§ **Your objective**
Every line of the data below should be repeated exactly, and no picture should be copied.

§ **Data records**
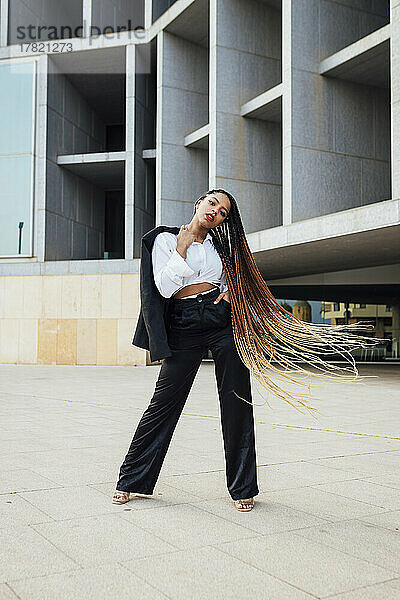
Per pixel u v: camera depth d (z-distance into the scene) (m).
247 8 21.75
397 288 22.81
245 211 21.25
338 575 2.85
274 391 3.98
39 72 24.88
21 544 3.22
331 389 12.84
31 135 24.61
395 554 3.13
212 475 4.86
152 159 25.83
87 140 28.83
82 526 3.54
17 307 22.19
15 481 4.61
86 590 2.66
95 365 21.45
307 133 18.17
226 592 2.66
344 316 23.14
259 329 3.99
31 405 9.89
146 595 2.62
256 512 3.86
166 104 24.11
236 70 21.42
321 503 4.08
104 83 27.17
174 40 24.34
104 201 30.16
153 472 4.10
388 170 19.27
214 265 4.05
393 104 13.59
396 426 7.64
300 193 17.95
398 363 22.47
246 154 21.42
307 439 6.64
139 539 3.32
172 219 23.88
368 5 19.30
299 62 18.20
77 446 6.12
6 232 24.56
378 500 4.16
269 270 21.09
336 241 14.90
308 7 18.42
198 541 3.30
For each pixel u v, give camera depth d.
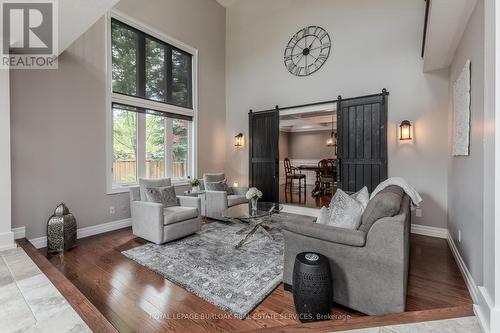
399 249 1.74
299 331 1.36
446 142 3.64
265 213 3.62
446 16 2.35
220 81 6.16
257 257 2.92
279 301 2.08
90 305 1.72
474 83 2.21
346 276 1.92
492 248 1.28
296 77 5.14
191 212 3.65
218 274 2.51
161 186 4.11
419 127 3.84
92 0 2.08
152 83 4.75
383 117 4.09
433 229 3.76
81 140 3.68
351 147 4.41
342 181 4.51
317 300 1.74
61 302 1.75
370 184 4.23
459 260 2.73
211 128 5.92
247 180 5.93
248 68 5.89
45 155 3.33
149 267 2.66
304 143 9.55
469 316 1.43
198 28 5.57
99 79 3.87
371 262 1.82
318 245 2.03
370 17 4.29
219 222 4.47
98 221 3.88
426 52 3.14
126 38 4.32
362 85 4.36
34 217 3.24
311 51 4.95
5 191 2.74
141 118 4.59
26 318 1.58
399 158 4.00
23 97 3.13
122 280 2.40
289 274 2.19
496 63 1.26
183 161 5.41
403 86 3.97
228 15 6.27
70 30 2.56
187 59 5.45
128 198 4.27
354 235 1.86
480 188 1.98
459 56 2.86
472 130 2.25
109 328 1.49
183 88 5.35
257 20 5.73
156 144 4.87
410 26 3.93
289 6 5.24
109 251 3.12
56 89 3.42
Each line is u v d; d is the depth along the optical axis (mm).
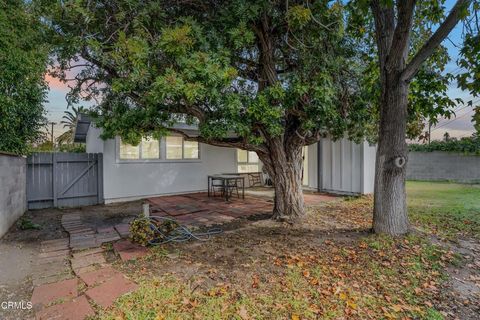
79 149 15609
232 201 8484
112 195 8617
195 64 3416
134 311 2578
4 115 5945
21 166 6738
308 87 4293
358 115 5301
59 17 3656
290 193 5648
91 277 3303
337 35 4551
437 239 4465
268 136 5211
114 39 3955
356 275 3299
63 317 2498
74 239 4844
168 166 9805
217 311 2582
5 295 2941
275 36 4902
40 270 3543
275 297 2826
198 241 4578
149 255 3984
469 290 3023
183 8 4414
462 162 13281
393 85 4352
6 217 5289
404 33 4020
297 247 4172
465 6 3285
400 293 2938
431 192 9516
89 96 5215
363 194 9078
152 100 3607
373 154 9383
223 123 4105
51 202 7871
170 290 2957
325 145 10398
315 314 2551
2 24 5434
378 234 4508
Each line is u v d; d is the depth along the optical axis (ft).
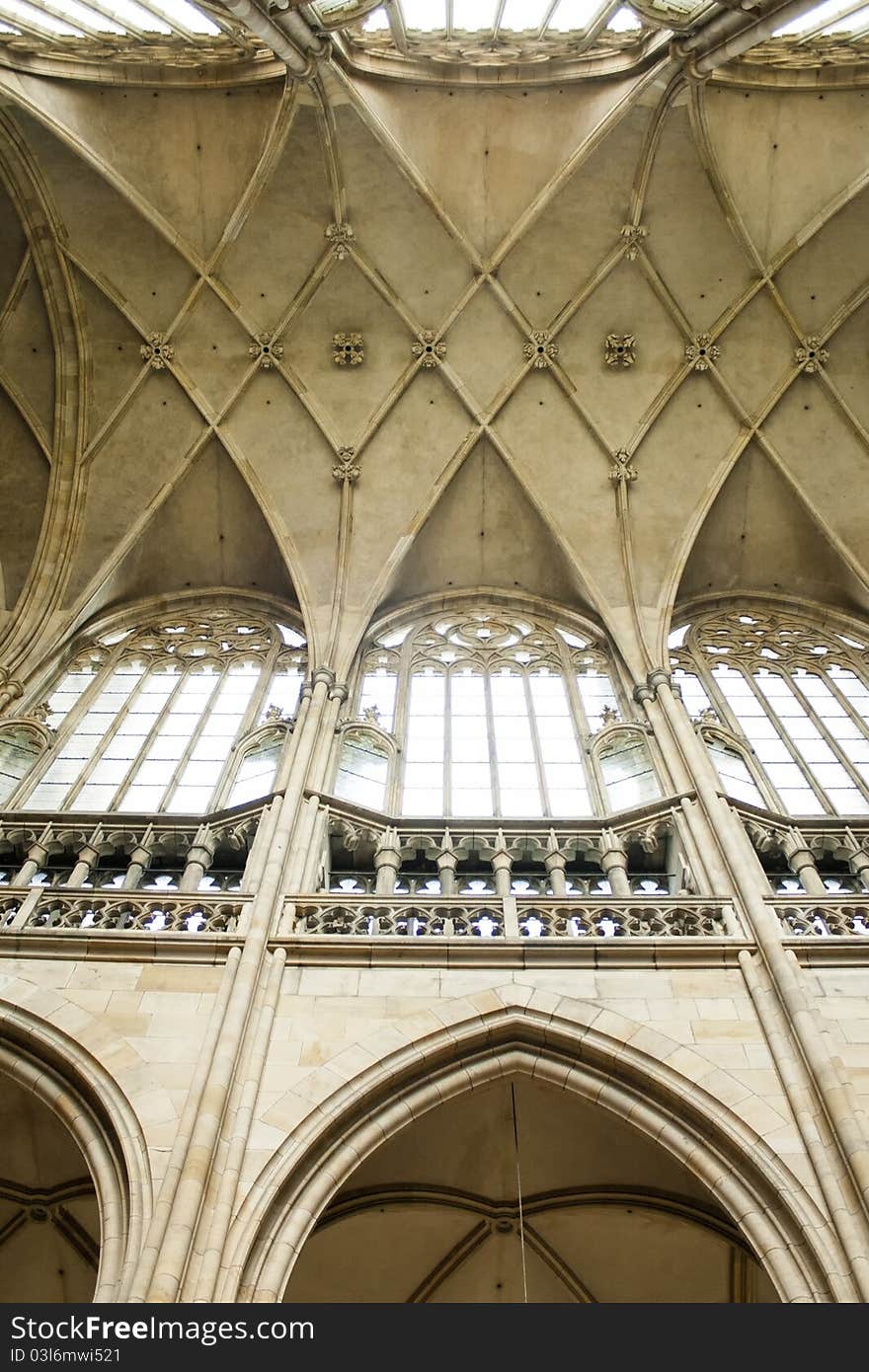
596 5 61.11
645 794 48.49
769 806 49.34
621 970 36.06
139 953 36.06
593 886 44.06
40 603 62.75
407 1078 32.65
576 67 62.69
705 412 68.13
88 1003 34.01
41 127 60.13
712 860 41.45
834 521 66.95
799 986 34.09
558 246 66.90
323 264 66.74
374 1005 34.58
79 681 61.11
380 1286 39.75
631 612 62.80
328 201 65.26
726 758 52.80
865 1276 25.99
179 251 65.57
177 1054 32.12
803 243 65.31
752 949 36.42
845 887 43.83
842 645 65.26
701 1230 36.60
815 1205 28.32
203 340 67.72
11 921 38.09
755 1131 30.27
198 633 65.92
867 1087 31.17
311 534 65.72
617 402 68.39
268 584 68.59
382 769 51.67
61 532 65.05
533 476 67.72
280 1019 33.91
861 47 60.03
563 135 64.34
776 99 61.67
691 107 61.41
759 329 67.51
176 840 45.27
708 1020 34.01
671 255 66.69
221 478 67.77
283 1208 28.99
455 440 67.97
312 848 42.80
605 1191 37.01
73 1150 36.42
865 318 67.05
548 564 67.87
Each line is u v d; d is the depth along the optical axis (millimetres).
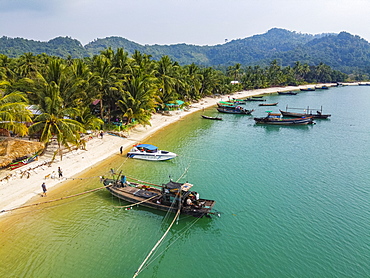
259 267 22078
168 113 83688
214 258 23094
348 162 45625
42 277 20578
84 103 47250
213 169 41281
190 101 111125
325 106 112438
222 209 30094
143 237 25516
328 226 27297
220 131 66312
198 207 27734
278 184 36594
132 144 51281
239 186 35719
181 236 25766
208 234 26078
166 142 54562
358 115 92000
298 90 187250
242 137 61188
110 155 45062
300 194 33844
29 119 32750
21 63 85375
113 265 22047
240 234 26062
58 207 29406
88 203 30484
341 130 70000
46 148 43375
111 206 30125
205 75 121875
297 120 74500
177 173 39406
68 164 39656
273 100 132875
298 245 24562
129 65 61938
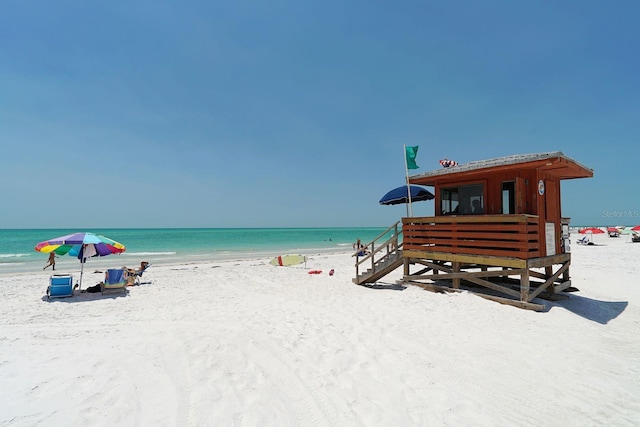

§ **Output of the exercise**
Per pixel u v: camera depth d (z-distance into the scene) (m).
247 8 21.75
397 288 22.81
245 211 21.25
338 575 2.85
274 391 3.98
39 72 24.88
21 544 3.22
331 389 12.84
31 135 24.61
395 554 3.13
212 475 4.86
152 159 25.83
87 140 28.83
82 526 3.54
17 307 22.19
15 481 4.61
86 590 2.66
95 365 21.45
307 133 18.17
226 592 2.66
344 316 23.14
259 329 3.99
31 405 9.89
146 595 2.62
256 512 3.86
166 104 24.11
236 70 21.42
321 503 4.08
104 83 27.17
174 40 24.34
104 201 30.16
153 472 4.10
388 170 19.27
214 265 4.05
393 104 13.59
396 426 7.64
300 193 17.95
398 363 22.47
246 154 21.42
307 439 6.64
139 539 3.32
172 219 23.88
368 5 19.30
299 62 18.20
77 446 6.12
6 232 24.56
378 500 4.16
269 270 21.09
336 241 14.90
308 7 18.42
198 541 3.30
For each pixel u v, give camera depth d.
399 249 1.74
299 331 1.36
446 142 3.64
265 213 3.62
446 16 2.35
220 81 6.16
257 257 2.92
279 301 2.08
90 305 1.72
474 83 2.21
346 276 1.92
492 248 1.28
296 77 5.14
191 212 3.65
218 274 2.51
161 186 4.11
419 127 3.84
92 0 2.08
152 83 4.75
383 117 4.09
433 229 3.76
81 140 3.68
351 147 4.41
342 181 4.51
317 300 1.74
61 302 1.75
370 184 4.23
459 260 2.73
211 128 5.92
247 180 5.93
248 68 5.89
45 155 3.33
149 267 2.66
304 143 9.55
469 316 1.43
198 28 5.57
99 79 3.87
371 262 1.82
318 245 2.03
370 17 4.29
219 222 4.47
98 221 3.88
426 52 3.14
126 38 4.32
362 85 4.36
34 217 3.24
311 51 4.95
5 191 2.74
141 118 4.59
26 318 1.58
399 158 4.00
23 97 3.13
122 280 2.40
289 274 2.19
496 63 1.26
183 161 5.41
403 86 3.97
228 15 6.27
70 30 2.56
187 59 5.45
128 198 4.27
354 235 1.86
480 188 1.98
459 56 2.86
472 130 2.25
109 328 1.49
183 88 5.35
257 20 5.73
156 144 4.87
410 26 3.93
289 6 5.24
109 251 3.12
56 89 3.42
Each line is u v d; d is the depth along the optical axis (mm).
79 149 15609
232 201 8484
112 195 8617
195 64 3416
134 311 2578
4 115 5945
21 166 6738
308 87 4293
358 115 5301
59 17 3656
290 193 5648
91 277 3303
337 35 4551
437 239 4465
268 136 5211
114 39 3955
356 275 3299
63 317 2498
74 239 4844
168 166 9805
217 311 2582
5 295 2941
275 36 4902
40 270 3543
275 297 2826
198 241 4578
149 255 3984
469 290 3023
183 8 4414
462 162 13281
393 85 4352
6 217 5289
404 33 4020
297 247 4172
465 6 3285
400 293 2938
431 192 9516
89 96 5215
363 194 9078
152 100 3607
373 154 9383
223 123 4105
51 202 7871
170 290 2957
325 145 10398
315 314 2551
2 24 5434
378 234 4508
Each line is u v d; d is the depth along the optical axis (ft).
596 5 61.11
645 794 48.49
769 806 49.34
621 970 36.06
139 953 36.06
593 886 44.06
40 603 62.75
407 1078 32.65
576 67 62.69
705 412 68.13
88 1003 34.01
41 127 60.13
712 860 41.45
834 521 66.95
799 986 34.09
558 246 66.90
323 264 66.74
374 1005 34.58
79 681 61.11
380 1286 39.75
631 612 62.80
328 201 65.26
726 758 52.80
865 1276 25.99
179 251 65.57
177 1054 32.12
803 243 65.31
752 949 36.42
845 887 43.83
842 645 65.26
701 1230 36.60
815 1205 28.32
203 340 67.72
11 921 38.09
755 1131 30.27
198 633 65.92
867 1087 31.17
311 534 65.72
617 402 68.39
268 584 68.59
382 769 51.67
61 532 65.05
533 476 67.72
280 1019 33.91
861 47 60.03
563 135 64.34
776 99 61.67
691 107 61.41
759 329 67.51
176 840 45.27
708 1020 34.01
671 255 66.69
221 478 67.77
283 1208 28.99
455 440 67.97
312 848 42.80
605 1191 37.01
73 1150 36.42
865 318 67.05
548 564 67.87
Each line is u v d; d is the depth along the optical axis (millimetres).
259 267 22078
168 113 83688
214 258 23094
348 162 45625
42 277 20578
84 103 47250
213 169 41281
190 101 111125
325 106 112438
222 209 30094
143 237 25516
328 226 27297
220 131 66312
198 207 27734
278 184 36594
132 144 51281
239 186 35719
181 236 25766
208 234 26078
166 142 54562
358 115 92000
298 90 187250
242 137 61188
110 155 45062
300 194 33844
29 119 32750
21 63 85375
113 265 22047
240 234 26062
58 207 29406
88 203 30484
341 130 70000
46 148 43375
111 206 30125
205 75 121875
297 120 74500
177 173 39406
68 164 39656
273 100 132875
298 245 24562
129 65 61938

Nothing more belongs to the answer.